Text block:
★ ★ ★ ★ ★
The present invention relates to a common mode noise filter used as a noise elimination device in various electronic equipment.

BACKGROUND ART

A common mode noise filter generally has a structure whereby a filter body, constituted by two magnetic bodies sandwiching a non-magnetic body in which two coils are embedded, has two pairs of external terminals provided on it which are each electrically continuous with each of the coils (refer to Patent Literature 1).

Below is an example where the non-magnetic body is made of borosilicate glass and each magnetic body is made of Ni—Zn—Cn ferrite. Since the strength (mechanical strength) of each magnetic body is lower than the strength of the non-magnetic body, when external force is applied to the common mode noise filter as the common mode noise filter is installed on a circuit board, etc., transferred, or the like, the two magnetic bodies positioned on the outermost side of the filter body, especially the ridgelines of each magnetic body, may be chipped. This chipping can lead to volume decrease of each magnetic body and consequently cause the impedance characteristics and other filter characteristics to deteriorate as a result of volume decrease caused by the chipping.

BACKGROUND ART LITERATURES

Patent Literatures

Patent Literature 1: Japanese Patent Laid-open No. 2005-340611

SUMMARY OF THE INVENTION

Problems to Be Solved by the Invention

An object of the present invention is to provide a common mode noise filter that inhibits chipping of the two magnetic bodies sandwiching the non-magnetic body, thereby suppressing the deterioration of its filter characteristics caused by the chipping.
★ ★ ★ ★ ★
Data to examine:
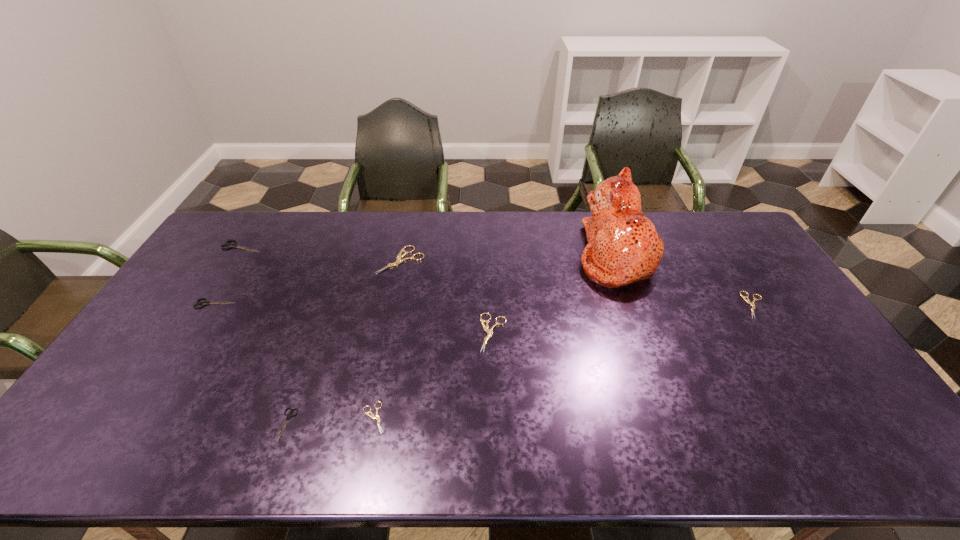
Locate an element on the screen. This screenshot has height=540, width=960. the sixth object from right to left is located at coordinates (288, 416).

The width and height of the screenshot is (960, 540). I want to click on the smallest beige shears, so click(x=372, y=416).

Locate an element on the screen. the shortest object is located at coordinates (372, 416).

Locate an element on the screen. The image size is (960, 540). blank space located 0.090m on the face of the cat is located at coordinates (552, 254).

The image size is (960, 540). Find the location of `blank space located on the face of the cat`. blank space located on the face of the cat is located at coordinates (540, 254).

The image size is (960, 540). I want to click on free spot located 0.140m on the face of the cat, so click(x=538, y=254).

This screenshot has height=540, width=960. What are the coordinates of `vacant area situated on the right of the farthest black shears` in the screenshot? It's located at (358, 246).

The image size is (960, 540). In order to click on free location located 0.360m on the right of the biggest beige shears in this screenshot , I will do `click(528, 260)`.

Find the location of a particular element. The image size is (960, 540). vacant space situated 0.060m on the front of the second smallest black shears is located at coordinates (203, 323).

Locate an element on the screen. The image size is (960, 540). vacant region located on the left of the sixth object from left to right is located at coordinates (367, 333).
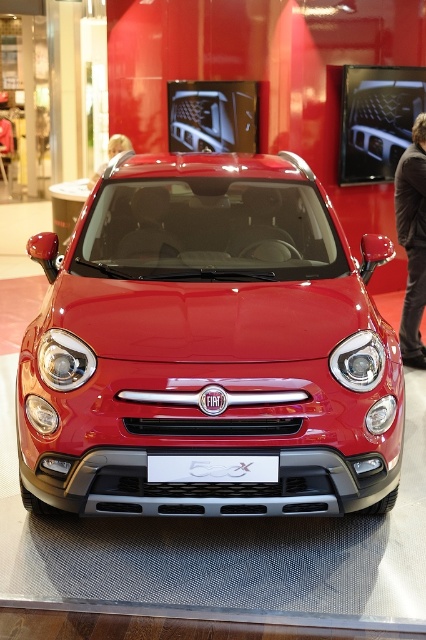
Is glossy red car at center above white plastic license plate at center?

Correct, glossy red car at center is located above white plastic license plate at center.

Who is shorter, glossy red car at center or white plastic license plate at center?

Standing shorter between the two is white plastic license plate at center.

Locate an element on the screen. The image size is (426, 640). glossy red car at center is located at coordinates (x=209, y=342).

Is point (400, 385) behind point (414, 324)?

That is False.

Who is positioned more to the left, glossy red car at center or dark brown leather jacket at right?

Answer: glossy red car at center

Find the location of a particular element. The image size is (426, 640). glossy red car at center is located at coordinates (209, 342).

Between dark brown leather jacket at right and matte red car at upper left, which one appears on the right side from the viewer's perspective?

dark brown leather jacket at right is more to the right.

Does dark brown leather jacket at right lie behind matte red car at upper left?

That is False.

Which is in front, point (405, 208) or point (111, 147)?

Point (405, 208) is more forward.

Identify the location of dark brown leather jacket at right. The width and height of the screenshot is (426, 640). (412, 241).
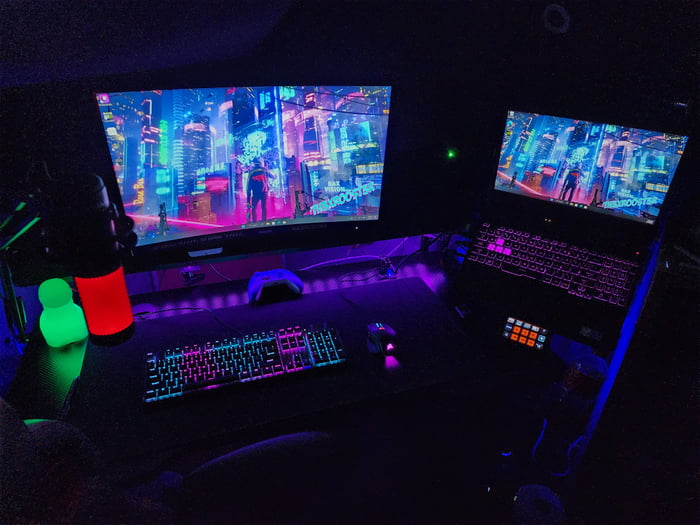
The width and height of the screenshot is (700, 525). What are the coordinates of `screen` in the screenshot? It's located at (304, 178), (617, 171).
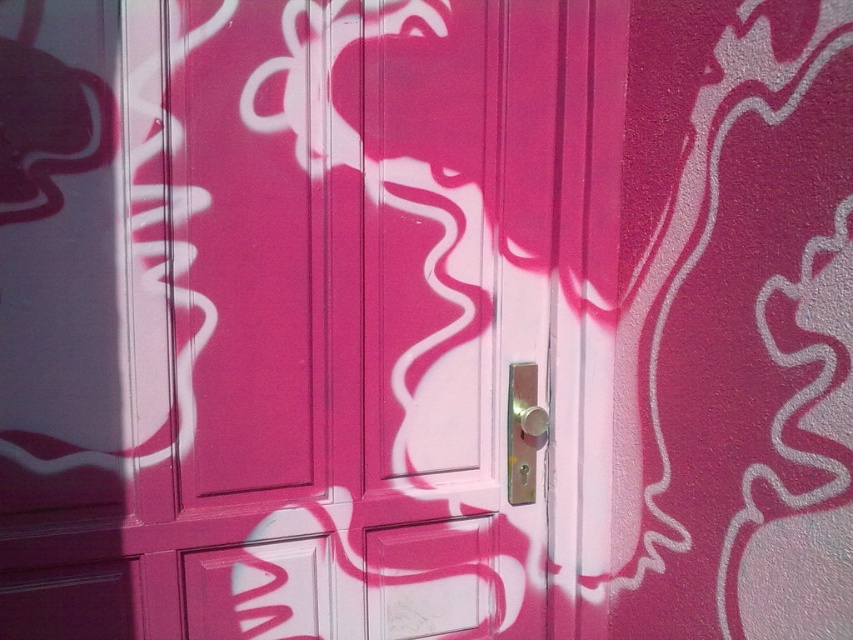
Question: Considering the relative positions of matte pink door at center and metallic gold door handle at center in the image provided, where is matte pink door at center located with respect to metallic gold door handle at center?

Choices:
 (A) below
 (B) above

Answer: (B)

Question: Among these objects, which one is nearest to the camera?

Choices:
 (A) matte pink door at center
 (B) metallic gold door handle at center

Answer: (A)

Question: Can you confirm if matte pink door at center is wider than metallic gold door handle at center?

Choices:
 (A) yes
 (B) no

Answer: (A)

Question: Where is matte pink door at center located in relation to metallic gold door handle at center in the image?

Choices:
 (A) left
 (B) right

Answer: (A)

Question: Which point is closer to the camera?

Choices:
 (A) metallic gold door handle at center
 (B) matte pink door at center

Answer: (B)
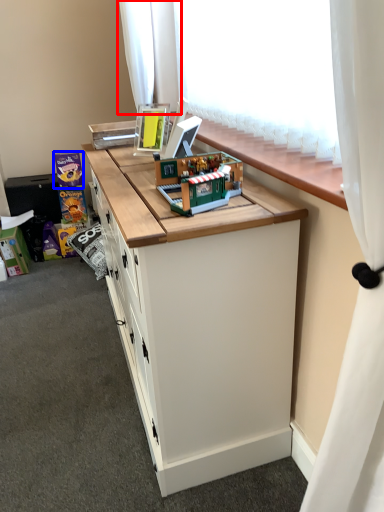
Question: Which object is further to the camera taking this photo, curtain (highlighted by a red box) or toy (highlighted by a blue box)?

Choices:
 (A) curtain
 (B) toy

Answer: (B)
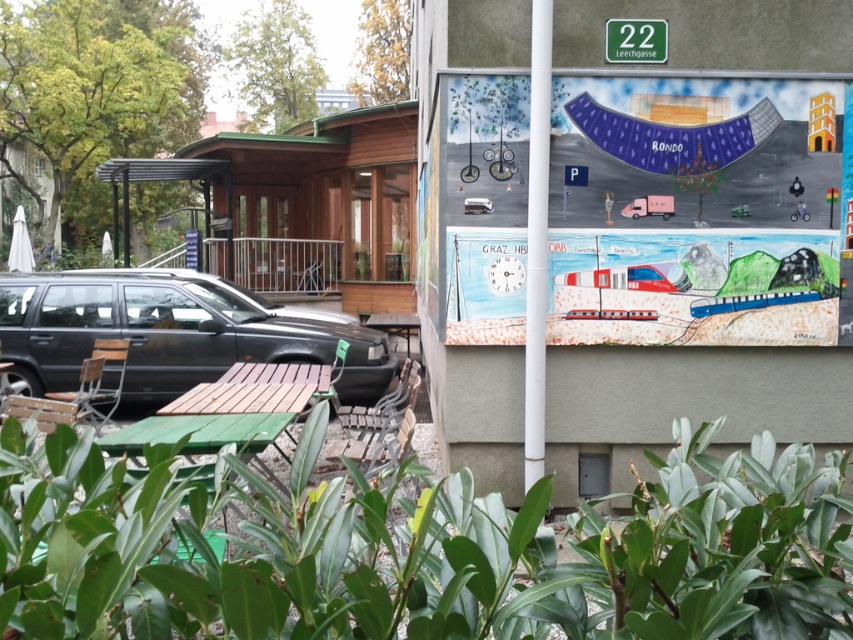
You are standing at the origin point in the image. Where is the metallic silver bench at center located in terms of coordinates?

The metallic silver bench at center is located at coordinates (379, 426).

You are standing in the outdoor urban scene and want to walk from point A to point B. Point A is at coordinates point (369, 452) and point B is at coordinates point (659, 61). Which point is closer to you when you start walking?

Point A at coordinates point (369, 452) is closer to you because it is further to the camera than point B at coordinates point (659, 61), meaning it is physically nearer in the scene.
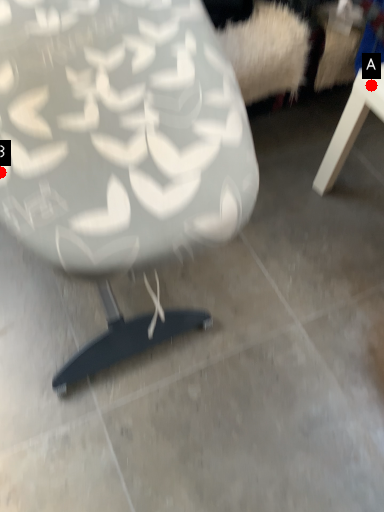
★ ★ ★ ★ ★
What to produce: According to the text on the common mode noise filter, which part of each magnetic body is especially likely to be chipped?

Solution to the exercise: The ridgelines of each magnetic body are especially likely to be chipped.